EXERCISE PROMPT:
Using the data below, return every line that holds the word "которая".

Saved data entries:
● ● ●

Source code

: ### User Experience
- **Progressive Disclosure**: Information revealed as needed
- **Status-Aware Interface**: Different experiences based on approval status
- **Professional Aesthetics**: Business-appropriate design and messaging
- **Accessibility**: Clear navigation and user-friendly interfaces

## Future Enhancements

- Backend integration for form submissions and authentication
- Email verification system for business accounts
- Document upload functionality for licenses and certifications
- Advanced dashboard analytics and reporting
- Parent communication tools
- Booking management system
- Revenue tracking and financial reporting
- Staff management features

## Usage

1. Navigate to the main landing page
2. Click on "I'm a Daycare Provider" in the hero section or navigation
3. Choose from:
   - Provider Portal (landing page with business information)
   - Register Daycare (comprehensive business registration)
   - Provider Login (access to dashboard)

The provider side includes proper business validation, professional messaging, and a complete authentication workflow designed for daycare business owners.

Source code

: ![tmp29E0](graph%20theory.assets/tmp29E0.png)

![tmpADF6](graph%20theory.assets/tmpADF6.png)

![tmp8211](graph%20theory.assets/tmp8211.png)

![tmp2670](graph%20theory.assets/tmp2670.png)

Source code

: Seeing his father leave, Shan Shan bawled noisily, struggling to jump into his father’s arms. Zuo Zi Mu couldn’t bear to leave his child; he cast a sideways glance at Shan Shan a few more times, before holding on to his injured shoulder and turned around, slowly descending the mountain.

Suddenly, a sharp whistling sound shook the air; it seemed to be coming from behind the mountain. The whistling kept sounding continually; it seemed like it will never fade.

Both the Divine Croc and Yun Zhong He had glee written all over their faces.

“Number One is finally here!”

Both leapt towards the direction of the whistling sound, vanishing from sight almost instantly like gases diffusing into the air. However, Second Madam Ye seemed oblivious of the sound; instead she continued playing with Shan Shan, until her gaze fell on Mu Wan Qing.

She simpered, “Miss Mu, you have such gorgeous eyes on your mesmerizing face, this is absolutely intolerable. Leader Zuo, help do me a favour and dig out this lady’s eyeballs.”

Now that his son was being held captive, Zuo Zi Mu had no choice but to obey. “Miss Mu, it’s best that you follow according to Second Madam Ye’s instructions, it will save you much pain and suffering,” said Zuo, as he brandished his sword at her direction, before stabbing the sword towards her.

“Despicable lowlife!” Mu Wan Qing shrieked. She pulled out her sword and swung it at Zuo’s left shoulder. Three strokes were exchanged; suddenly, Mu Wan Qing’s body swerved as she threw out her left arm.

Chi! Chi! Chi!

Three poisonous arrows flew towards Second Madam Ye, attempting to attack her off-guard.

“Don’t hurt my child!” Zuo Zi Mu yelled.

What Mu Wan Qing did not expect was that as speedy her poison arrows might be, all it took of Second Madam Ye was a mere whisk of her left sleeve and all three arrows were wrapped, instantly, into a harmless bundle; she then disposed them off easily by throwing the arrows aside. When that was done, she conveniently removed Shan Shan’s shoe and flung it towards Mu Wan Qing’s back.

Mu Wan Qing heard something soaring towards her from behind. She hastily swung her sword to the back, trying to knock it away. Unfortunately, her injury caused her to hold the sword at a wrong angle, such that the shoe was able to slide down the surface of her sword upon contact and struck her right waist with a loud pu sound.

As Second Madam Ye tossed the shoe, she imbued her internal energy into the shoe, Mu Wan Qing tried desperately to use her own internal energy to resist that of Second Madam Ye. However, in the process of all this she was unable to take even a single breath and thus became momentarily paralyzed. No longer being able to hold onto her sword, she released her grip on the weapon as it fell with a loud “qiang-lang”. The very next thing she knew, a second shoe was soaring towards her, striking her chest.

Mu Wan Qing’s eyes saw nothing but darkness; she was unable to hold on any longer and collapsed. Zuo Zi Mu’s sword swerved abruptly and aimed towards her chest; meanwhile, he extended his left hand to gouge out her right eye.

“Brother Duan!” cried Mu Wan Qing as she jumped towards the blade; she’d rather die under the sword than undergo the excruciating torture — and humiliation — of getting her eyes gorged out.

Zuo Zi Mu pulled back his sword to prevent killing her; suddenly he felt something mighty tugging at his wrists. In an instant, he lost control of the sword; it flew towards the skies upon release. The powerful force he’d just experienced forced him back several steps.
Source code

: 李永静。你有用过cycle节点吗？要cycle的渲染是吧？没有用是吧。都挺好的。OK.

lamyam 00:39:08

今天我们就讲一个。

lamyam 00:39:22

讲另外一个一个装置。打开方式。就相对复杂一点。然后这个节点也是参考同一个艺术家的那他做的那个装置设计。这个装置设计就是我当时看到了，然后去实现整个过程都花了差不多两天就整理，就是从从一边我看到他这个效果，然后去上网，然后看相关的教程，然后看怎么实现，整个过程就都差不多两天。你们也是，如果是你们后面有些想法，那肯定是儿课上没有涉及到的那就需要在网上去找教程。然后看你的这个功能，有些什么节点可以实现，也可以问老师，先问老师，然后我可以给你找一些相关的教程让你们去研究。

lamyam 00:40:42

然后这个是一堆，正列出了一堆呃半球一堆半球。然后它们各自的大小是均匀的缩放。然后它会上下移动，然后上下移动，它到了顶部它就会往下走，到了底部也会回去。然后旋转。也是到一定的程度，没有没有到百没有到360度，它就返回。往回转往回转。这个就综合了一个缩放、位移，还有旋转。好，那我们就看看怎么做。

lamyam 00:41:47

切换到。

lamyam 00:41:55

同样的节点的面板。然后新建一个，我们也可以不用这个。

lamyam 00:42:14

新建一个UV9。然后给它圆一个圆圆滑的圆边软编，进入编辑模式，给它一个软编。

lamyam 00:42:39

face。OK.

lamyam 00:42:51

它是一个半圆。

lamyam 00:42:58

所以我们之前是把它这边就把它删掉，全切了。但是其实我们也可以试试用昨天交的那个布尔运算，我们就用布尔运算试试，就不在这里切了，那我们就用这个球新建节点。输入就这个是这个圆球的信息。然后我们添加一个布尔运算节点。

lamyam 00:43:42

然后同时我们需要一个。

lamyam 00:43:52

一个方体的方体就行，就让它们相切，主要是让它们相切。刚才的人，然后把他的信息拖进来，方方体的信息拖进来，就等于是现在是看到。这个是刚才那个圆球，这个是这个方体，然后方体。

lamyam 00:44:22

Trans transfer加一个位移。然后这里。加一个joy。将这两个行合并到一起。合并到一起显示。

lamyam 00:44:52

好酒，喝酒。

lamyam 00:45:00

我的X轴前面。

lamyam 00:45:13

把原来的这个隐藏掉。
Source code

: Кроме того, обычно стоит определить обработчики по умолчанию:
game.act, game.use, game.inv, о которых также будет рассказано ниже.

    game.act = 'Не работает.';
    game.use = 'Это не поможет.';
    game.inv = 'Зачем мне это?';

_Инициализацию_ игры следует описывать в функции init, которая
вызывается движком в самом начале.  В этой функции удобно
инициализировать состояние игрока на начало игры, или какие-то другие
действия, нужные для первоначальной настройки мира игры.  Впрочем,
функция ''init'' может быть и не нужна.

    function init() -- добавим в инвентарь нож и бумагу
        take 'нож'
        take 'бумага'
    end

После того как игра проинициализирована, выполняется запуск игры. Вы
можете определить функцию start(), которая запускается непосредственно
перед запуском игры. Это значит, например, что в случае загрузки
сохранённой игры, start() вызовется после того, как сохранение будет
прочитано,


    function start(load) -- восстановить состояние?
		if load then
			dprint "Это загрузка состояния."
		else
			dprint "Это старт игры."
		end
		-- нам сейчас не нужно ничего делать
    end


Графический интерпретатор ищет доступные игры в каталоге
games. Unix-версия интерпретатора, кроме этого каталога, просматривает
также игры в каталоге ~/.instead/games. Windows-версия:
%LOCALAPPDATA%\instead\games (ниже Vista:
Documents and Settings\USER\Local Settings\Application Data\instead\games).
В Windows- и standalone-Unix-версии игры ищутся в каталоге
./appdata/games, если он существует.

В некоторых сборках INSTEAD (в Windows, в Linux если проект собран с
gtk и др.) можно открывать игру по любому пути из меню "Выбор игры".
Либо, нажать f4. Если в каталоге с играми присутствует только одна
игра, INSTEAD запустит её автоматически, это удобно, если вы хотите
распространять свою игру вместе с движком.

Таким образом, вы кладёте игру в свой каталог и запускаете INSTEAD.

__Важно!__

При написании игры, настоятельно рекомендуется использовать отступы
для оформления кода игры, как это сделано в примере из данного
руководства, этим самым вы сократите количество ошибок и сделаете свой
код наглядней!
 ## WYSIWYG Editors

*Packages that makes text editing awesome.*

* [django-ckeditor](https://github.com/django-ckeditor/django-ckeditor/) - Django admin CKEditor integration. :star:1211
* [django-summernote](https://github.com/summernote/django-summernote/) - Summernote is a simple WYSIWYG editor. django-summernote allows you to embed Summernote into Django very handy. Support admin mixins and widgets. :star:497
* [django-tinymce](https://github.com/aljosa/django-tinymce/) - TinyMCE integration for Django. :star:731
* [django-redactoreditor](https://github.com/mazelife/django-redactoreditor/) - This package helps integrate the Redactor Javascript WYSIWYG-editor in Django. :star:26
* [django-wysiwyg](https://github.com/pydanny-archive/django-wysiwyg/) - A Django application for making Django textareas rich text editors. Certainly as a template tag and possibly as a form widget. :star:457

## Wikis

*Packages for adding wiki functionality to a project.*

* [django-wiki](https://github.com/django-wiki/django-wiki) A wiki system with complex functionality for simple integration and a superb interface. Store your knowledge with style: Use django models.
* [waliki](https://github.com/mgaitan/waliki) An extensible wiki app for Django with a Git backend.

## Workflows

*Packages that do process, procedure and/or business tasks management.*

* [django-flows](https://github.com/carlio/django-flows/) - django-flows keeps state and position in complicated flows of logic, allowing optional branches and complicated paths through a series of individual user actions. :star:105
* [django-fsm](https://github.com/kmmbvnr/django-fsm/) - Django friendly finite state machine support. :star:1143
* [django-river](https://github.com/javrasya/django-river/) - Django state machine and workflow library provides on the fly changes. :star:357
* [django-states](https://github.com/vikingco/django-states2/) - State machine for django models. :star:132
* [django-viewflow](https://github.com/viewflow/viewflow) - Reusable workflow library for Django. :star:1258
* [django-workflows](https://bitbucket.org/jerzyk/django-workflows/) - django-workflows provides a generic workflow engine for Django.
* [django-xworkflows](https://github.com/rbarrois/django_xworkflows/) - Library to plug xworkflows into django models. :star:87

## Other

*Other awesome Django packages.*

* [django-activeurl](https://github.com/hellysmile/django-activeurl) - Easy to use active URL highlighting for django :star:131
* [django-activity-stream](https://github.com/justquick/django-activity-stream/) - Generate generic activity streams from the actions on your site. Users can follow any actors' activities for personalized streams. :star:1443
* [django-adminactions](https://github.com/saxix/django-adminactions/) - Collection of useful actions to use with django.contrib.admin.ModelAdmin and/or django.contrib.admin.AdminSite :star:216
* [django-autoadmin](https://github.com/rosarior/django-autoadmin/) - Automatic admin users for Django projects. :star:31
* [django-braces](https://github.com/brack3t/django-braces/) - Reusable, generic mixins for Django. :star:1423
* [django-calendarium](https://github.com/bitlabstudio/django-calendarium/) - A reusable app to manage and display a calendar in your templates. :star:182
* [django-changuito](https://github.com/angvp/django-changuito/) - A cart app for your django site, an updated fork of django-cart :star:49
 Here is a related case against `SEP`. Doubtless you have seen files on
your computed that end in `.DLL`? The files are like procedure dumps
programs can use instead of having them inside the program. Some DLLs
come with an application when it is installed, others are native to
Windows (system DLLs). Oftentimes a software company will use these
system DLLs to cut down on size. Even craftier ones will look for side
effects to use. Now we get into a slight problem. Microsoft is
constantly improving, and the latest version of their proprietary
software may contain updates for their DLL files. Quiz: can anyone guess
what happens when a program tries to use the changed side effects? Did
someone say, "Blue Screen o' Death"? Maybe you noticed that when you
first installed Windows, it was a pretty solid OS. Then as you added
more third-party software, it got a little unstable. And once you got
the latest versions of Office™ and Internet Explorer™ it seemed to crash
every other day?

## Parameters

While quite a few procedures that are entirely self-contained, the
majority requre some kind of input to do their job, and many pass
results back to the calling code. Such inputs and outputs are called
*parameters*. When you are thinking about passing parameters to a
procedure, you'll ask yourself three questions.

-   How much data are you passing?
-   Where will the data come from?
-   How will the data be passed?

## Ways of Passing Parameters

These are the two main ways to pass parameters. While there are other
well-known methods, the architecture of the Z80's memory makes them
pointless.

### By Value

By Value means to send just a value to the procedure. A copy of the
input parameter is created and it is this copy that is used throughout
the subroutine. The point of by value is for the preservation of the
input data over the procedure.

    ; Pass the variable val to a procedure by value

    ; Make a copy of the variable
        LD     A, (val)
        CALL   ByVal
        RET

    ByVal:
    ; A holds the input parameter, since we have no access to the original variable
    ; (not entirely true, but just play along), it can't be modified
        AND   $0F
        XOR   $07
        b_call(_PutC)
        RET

● ● ●

EXPECTED ANSWER:
_Инициализацию_ игры следует описывать в функции init, которая
можете определить функцию start(), которая запускается непосредственно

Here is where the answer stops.